__Your objective__: Reproduce every line of the items below word for word, in the same order.

----- Raw data

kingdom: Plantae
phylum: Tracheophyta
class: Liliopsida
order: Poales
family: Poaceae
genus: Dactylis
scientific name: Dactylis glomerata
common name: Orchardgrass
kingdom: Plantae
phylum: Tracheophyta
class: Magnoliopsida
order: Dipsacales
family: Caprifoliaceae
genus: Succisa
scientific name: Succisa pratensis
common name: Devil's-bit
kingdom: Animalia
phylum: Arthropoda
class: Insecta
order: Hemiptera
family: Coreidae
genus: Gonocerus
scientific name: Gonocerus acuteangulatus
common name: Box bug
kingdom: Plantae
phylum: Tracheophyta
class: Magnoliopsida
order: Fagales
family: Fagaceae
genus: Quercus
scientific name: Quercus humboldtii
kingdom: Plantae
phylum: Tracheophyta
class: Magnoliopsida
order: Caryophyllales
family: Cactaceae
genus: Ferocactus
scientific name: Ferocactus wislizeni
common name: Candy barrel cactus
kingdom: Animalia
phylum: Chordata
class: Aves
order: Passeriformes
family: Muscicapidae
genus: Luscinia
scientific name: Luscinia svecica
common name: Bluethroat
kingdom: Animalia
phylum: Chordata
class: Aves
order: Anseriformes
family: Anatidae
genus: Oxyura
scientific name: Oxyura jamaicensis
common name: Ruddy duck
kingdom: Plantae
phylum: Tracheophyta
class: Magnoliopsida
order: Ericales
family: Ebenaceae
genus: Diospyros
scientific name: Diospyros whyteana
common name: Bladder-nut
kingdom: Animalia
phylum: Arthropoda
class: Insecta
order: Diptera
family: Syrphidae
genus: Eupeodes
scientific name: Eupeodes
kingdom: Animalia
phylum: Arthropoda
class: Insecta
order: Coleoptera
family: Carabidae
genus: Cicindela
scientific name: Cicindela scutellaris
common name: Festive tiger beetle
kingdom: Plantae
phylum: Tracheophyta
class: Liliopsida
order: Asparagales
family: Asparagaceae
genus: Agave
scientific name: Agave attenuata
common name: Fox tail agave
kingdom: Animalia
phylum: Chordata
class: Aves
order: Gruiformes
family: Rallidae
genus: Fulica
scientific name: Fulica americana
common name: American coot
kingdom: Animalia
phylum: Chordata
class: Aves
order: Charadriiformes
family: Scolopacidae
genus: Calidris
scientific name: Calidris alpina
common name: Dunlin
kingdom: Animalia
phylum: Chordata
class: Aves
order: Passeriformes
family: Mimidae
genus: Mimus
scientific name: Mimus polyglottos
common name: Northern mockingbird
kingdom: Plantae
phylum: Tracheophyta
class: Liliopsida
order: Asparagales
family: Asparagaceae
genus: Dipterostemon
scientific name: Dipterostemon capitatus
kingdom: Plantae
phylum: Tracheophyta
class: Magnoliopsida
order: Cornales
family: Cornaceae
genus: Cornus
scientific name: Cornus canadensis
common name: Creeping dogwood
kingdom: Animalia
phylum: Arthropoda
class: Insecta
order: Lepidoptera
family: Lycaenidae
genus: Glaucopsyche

----------

__Written response__:
kingdom: Plantae
phylum: Tracheophyta
class: Liliopsida
order: Poales
family: Poaceae
genus: Dactylis
scientific name: Dactylis glomerata
common name: Orchardgrass
kingdom: Plantae
phylum: Tracheophyta
class: Magnoliopsida
order: Dipsacales
family: Caprifoliaceae
genus: Succisa
scientific name: Succisa pratensis
common name: Devil's-bit
kingdom: Animalia
phylum: Arthropoda
class: Insecta
order: Hemiptera
family: Coreidae
genus: Gonocerus
scientific name: Gonocerus acuteangulatus
common name: Box bug
kingdom: Plantae
phylum: Tracheophyta
class: Magnoliopsida
order: Fagales
family: Fagaceae
genus: Quercus
scientific name: Quercus humboldtii
kingdom: Plantae
phylum: Tracheophyta
class: Magnoliopsida
order: Caryophyllales
family: Cactaceae
genus: Ferocactus
scientific name: Ferocactus wislizeni
common name: Candy barrel cactus
kingdom: Animalia
phylum: Chordata
class: Aves
order: Passeriformes
family: Muscicapidae
genus: Luscinia
scientific name: Luscinia svecica
common name: Bluethroat
kingdom: Animalia
phylum: Chordata
class: Aves
order: Anseriformes
family: Anatidae
genus: Oxyura
scientific name: Oxyura jamaicensis
common name: Ruddy duck
kingdom: Plantae
phylum: Tracheophyta
class: Magnoliopsida
order: Ericales
family: Ebenaceae
genus: Diospyros
scientific name: Diospyros whyteana
common name: Bladder-nut
kingdom: Animalia
phylum: Arthropoda
class: Insecta
order: Diptera
family: Syrphidae
genus: Eupeodes
scientific name: Eupeodes
kingdom: Animalia
phylum: Arthropoda
class: Insecta
order: Coleoptera
family: Carabidae
genus: Cicindela
scientific name: Cicindela scutellaris
common name: Festive tiger beetle
kingdom: Plantae
phylum: Tracheophyta
class: Liliopsida
order: Asparagales
family: Asparagaceae
genus: Agave
scientific name: Agave attenuata
common name: Fox tail agave
kingdom: Animalia
phylum: Chordata
class: Aves
order: Gruiformes
family: Rallidae
genus: Fulica
scientific name: Fulica americana
common name: American coot
kingdom: Animalia
phylum: Chordata
class: Aves
order: Charadriiformes
family: Scolopacidae
genus: Calidris
scientific name: Calidris alpina
common name: Dunlin
kingdom: Animalia
phylum: Chordata
class: Aves
order: Passeriformes
family: Mimidae
genus: Mimus
scientific name: Mimus polyglottos
common name: Northern mockingbird
kingdom: Plantae
phylum: Tracheophyta
class: Liliopsida
order: Asparagales
family: Asparagaceae
genus: Dipterostemon
scientific name: Dipterostemon capitatus
kingdom: Plantae
phylum: Tracheophyta
class: Magnoliopsida
order: Cornales
family: Cornaceae
genus: Cornus
scientific name: Cornus canadensis
common name: Creeping dogwood
kingdom: Animalia
phylum: Arthropoda
class: Insecta
order: Lepidoptera
family: Lycaenidae
genus: Glaucopsyche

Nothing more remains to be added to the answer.